• **Objective**:
Copy these lines exactly as they appear, covering all of the material that follows.

• **Dataset items**:
^^^^

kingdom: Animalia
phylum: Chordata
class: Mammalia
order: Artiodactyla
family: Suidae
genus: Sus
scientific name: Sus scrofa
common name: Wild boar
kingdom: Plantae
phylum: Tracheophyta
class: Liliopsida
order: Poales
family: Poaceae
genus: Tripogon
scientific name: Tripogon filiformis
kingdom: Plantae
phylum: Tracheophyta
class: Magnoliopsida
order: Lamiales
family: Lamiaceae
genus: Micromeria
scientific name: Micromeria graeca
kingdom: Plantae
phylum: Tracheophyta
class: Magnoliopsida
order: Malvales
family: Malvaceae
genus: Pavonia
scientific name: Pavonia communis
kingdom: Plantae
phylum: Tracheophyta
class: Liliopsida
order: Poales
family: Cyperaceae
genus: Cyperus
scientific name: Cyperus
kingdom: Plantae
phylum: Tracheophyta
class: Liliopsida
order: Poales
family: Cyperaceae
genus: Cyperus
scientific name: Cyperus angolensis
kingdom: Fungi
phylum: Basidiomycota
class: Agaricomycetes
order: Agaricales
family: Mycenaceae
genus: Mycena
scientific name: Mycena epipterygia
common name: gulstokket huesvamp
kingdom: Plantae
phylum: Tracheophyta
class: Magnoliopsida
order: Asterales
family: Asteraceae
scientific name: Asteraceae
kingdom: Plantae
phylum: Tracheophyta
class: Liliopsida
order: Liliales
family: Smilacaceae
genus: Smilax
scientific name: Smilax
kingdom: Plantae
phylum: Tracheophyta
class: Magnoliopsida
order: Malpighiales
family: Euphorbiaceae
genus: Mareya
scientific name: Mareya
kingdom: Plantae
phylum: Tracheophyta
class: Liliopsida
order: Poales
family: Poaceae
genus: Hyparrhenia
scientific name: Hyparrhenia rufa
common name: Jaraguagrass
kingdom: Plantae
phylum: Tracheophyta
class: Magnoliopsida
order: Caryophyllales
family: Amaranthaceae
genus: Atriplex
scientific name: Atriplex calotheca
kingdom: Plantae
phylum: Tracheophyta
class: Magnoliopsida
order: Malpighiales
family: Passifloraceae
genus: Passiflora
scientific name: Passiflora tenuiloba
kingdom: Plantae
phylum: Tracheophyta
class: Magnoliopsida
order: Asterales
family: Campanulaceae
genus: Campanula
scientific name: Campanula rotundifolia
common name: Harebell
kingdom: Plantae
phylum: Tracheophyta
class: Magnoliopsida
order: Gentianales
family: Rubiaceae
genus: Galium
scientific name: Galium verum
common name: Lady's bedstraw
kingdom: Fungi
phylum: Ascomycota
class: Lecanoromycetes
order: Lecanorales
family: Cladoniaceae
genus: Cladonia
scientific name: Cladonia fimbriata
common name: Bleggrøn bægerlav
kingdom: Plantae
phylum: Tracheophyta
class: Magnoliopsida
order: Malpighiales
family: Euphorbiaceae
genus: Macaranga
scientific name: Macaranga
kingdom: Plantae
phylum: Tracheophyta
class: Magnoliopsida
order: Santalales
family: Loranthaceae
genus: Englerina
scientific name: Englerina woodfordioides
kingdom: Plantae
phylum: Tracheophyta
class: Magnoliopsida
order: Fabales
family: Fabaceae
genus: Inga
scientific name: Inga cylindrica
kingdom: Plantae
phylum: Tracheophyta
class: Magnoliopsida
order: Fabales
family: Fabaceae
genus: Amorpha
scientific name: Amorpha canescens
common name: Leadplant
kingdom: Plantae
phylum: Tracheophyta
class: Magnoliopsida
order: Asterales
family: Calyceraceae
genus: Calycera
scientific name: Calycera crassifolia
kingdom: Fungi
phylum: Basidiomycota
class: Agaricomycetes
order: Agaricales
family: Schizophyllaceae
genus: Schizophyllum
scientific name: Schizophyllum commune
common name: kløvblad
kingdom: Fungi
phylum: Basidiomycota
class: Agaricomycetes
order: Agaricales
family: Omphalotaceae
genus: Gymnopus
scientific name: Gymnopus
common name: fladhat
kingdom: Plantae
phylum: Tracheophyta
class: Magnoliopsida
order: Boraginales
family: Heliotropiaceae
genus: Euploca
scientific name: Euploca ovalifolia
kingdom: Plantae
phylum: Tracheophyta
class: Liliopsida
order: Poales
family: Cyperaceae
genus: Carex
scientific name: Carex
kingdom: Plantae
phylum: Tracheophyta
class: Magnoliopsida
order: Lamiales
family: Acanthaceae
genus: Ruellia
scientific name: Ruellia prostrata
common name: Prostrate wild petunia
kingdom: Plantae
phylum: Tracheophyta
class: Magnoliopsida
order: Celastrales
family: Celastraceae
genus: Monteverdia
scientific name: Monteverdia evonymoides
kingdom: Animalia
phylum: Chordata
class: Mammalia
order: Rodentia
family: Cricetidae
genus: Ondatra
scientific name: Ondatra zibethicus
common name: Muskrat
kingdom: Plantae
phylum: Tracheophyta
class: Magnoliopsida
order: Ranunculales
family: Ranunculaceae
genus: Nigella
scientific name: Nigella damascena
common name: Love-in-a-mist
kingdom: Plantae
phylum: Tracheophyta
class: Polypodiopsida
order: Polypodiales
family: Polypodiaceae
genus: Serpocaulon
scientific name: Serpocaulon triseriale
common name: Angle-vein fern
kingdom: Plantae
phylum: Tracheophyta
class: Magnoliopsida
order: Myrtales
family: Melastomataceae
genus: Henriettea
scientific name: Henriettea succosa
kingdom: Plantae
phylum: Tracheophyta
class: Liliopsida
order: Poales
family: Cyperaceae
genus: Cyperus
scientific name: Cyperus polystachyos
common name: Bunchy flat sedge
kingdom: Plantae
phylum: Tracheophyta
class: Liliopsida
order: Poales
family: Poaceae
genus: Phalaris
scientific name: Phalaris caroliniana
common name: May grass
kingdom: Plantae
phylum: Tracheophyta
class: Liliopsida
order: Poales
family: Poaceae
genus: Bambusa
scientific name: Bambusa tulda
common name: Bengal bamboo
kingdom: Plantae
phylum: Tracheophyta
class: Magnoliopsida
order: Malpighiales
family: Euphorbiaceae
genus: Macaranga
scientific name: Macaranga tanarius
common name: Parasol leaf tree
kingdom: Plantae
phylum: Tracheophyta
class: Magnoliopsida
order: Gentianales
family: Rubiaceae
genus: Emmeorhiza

^^^^

• **Answer below**:
kingdom: Animalia
phylum: Chordata
class: Mammalia
order: Artiodactyla
family: Suidae
genus: Sus
scientific name: Sus scrofa
common name: Wild boar
kingdom: Plantae
phylum: Tracheophyta
class: Liliopsida
order: Poales
family: Poaceae
genus: Tripogon
scientific name: Tripogon filiformis
kingdom: Plantae
phylum: Tracheophyta
class: Magnoliopsida
order: Lamiales
family: Lamiaceae
genus: Micromeria
scientific name: Micromeria graeca
kingdom: Plantae
phylum: Tracheophyta
class: Magnoliopsida
order: Malvales
family: Malvaceae
genus: Pavonia
scientific name: Pavonia communis
kingdom: Plantae
phylum: Tracheophyta
class: Liliopsida
order: Poales
family: Cyperaceae
genus: Cyperus
scientific name: Cyperus
kingdom: Plantae
phylum: Tracheophyta
class: Liliopsida
order: Poales
family: Cyperaceae
genus: Cyperus
scientific name: Cyperus angolensis
kingdom: Fungi
phylum: Basidiomycota
class: Agaricomycetes
order: Agaricales
family: Mycenaceae
genus: Mycena
scientific name: Mycena epipterygia
common name: gulstokket huesvamp
kingdom: Plantae
phylum: Tracheophyta
class: Magnoliopsida
order: Asterales
family: Asteraceae
scientific name: Asteraceae
kingdom: Plantae
phylum: Tracheophyta
class: Liliopsida
order: Liliales
family: Smilacaceae
genus: Smilax
scientific name: Smilax
kingdom: Plantae
phylum: Tracheophyta
class: Magnoliopsida
order: Malpighiales
family: Euphorbiaceae
genus: Mareya
scientific name: Mareya
kingdom: Plantae
phylum: Tracheophyta
class: Liliopsida
order: Poales
family: Poaceae
genus: Hyparrhenia
scientific name: Hyparrhenia rufa
common name: Jaraguagrass
kingdom: Plantae
phylum: Tracheophyta
class: Magnoliopsida
order: Caryophyllales
family: Amaranthaceae
genus: Atriplex
scientific name: Atriplex calotheca
kingdom: Plantae
phylum: Tracheophyta
class: Magnoliopsida
order: Malpighiales
family: Passifloraceae
genus: Passiflora
scientific name: Passiflora tenuiloba
kingdom: Plantae
phylum: Tracheophyta
class: Magnoliopsida
order: Asterales
family: Campanulaceae
genus: Campanula
scientific name: Campanula rotundifolia
common name: Harebell
kingdom: Plantae
phylum: Tracheophyta
class: Magnoliopsida
order: Gentianales
family: Rubiaceae
genus: Galium
scientific name: Galium verum
common name: Lady's bedstraw
kingdom: Fungi
phylum: Ascomycota
class: Lecanoromycetes
order: Lecanorales
family: Cladoniaceae
genus: Cladonia
scientific name: Cladonia fimbriata
common name: Bleggrøn bægerlav
kingdom: Plantae
phylum: Tracheophyta
class: Magnoliopsida
order: Malpighiales
family: Euphorbiaceae
genus: Macaranga
scientific name: Macaranga
kingdom: Plantae
phylum: Tracheophyta
class: Magnoliopsida
order: Santalales
family: Loranthaceae
genus: Englerina
scientific name: Englerina woodfordioides
kingdom: Plantae
phylum: Tracheophyta
class: Magnoliopsida
order: Fabales
family: Fabaceae
genus: Inga
scientific name: Inga cylindrica
kingdom: Plantae
phylum: Tracheophyta
class: Magnoliopsida
order: Fabales
family: Fabaceae
genus: Amorpha
scientific name: Amorpha canescens
common name: Leadplant
kingdom: Plantae
phylum: Tracheophyta
class: Magnoliopsida
order: Asterales
family: Calyceraceae
genus: Calycera
scientific name: Calycera crassifolia
kingdom: Fungi
phylum: Basidiomycota
class: Agaricomycetes
order: Agaricales
family: Schizophyllaceae
genus: Schizophyllum
scientific name: Schizophyllum commune
common name: kløvblad
kingdom: Fungi
phylum: Basidiomycota
class: Agaricomycetes
order: Agaricales
family: Omphalotaceae
genus: Gymnopus
scientific name: Gymnopus
common name: fladhat
kingdom: Plantae
phylum: Tracheophyta
class: Magnoliopsida
order: Boraginales
family: Heliotropiaceae
genus: Euploca
scientific name: Euploca ovalifolia
kingdom: Plantae
phylum: Tracheophyta
class: Liliopsida
order: Poales
family: Cyperaceae
genus: Carex
scientific name: Carex
kingdom: Plantae
phylum: Tracheophyta
class: Magnoliopsida
order: Lamiales
family: Acanthaceae
genus: Ruellia
scientific name: Ruellia prostrata
common name: Prostrate wild petunia
kingdom: Plantae
phylum: Tracheophyta
class: Magnoliopsida
order: Celastrales
family: Celastraceae
genus: Monteverdia
scientific name: Monteverdia evonymoides
kingdom: Animalia
phylum: Chordata
class: Mammalia
order: Rodentia
family: Cricetidae
genus: Ondatra
scientific name: Ondatra zibethicus
common name: Muskrat
kingdom: Plantae
phylum: Tracheophyta
class: Magnoliopsida
order: Ranunculales
family: Ranunculaceae
genus: Nigella
scientific name: Nigella damascena
common name: Love-in-a-mist
kingdom: Plantae
phylum: Tracheophyta
class: Polypodiopsida
order: Polypodiales
family: Polypodiaceae
genus: Serpocaulon
scientific name: Serpocaulon triseriale
common name: Angle-vein fern
kingdom: Plantae
phylum: Tracheophyta
class: Magnoliopsida
order: Myrtales
family: Melastomataceae
genus: Henriettea
scientific name: Henriettea succosa
kingdom: Plantae
phylum: Tracheophyta
class: Liliopsida
order: Poales
family: Cyperaceae
genus: Cyperus
scientific name: Cyperus polystachyos
common name: Bunchy flat sedge
kingdom: Plantae
phylum: Tracheophyta
class: Liliopsida
order: Poales
family: Poaceae
genus: Phalaris
scientific name: Phalaris caroliniana
common name: May grass
kingdom: Plantae
phylum: Tracheophyta
class: Liliopsida
order: Poales
family: Poaceae
genus: Bambusa
scientific name: Bambusa tulda
common name: Bengal bamboo
kingdom: Plantae
phylum: Tracheophyta
class: Magnoliopsida
order: Malpighiales
family: Euphorbiaceae
genus: Macaranga
scientific name: Macaranga tanarius
common name: Parasol leaf tree
kingdom: Plantae
phylum: Tracheophyta
class: Magnoliopsida
order: Gentianales
family: Rubiaceae
genus: Emmeorhiza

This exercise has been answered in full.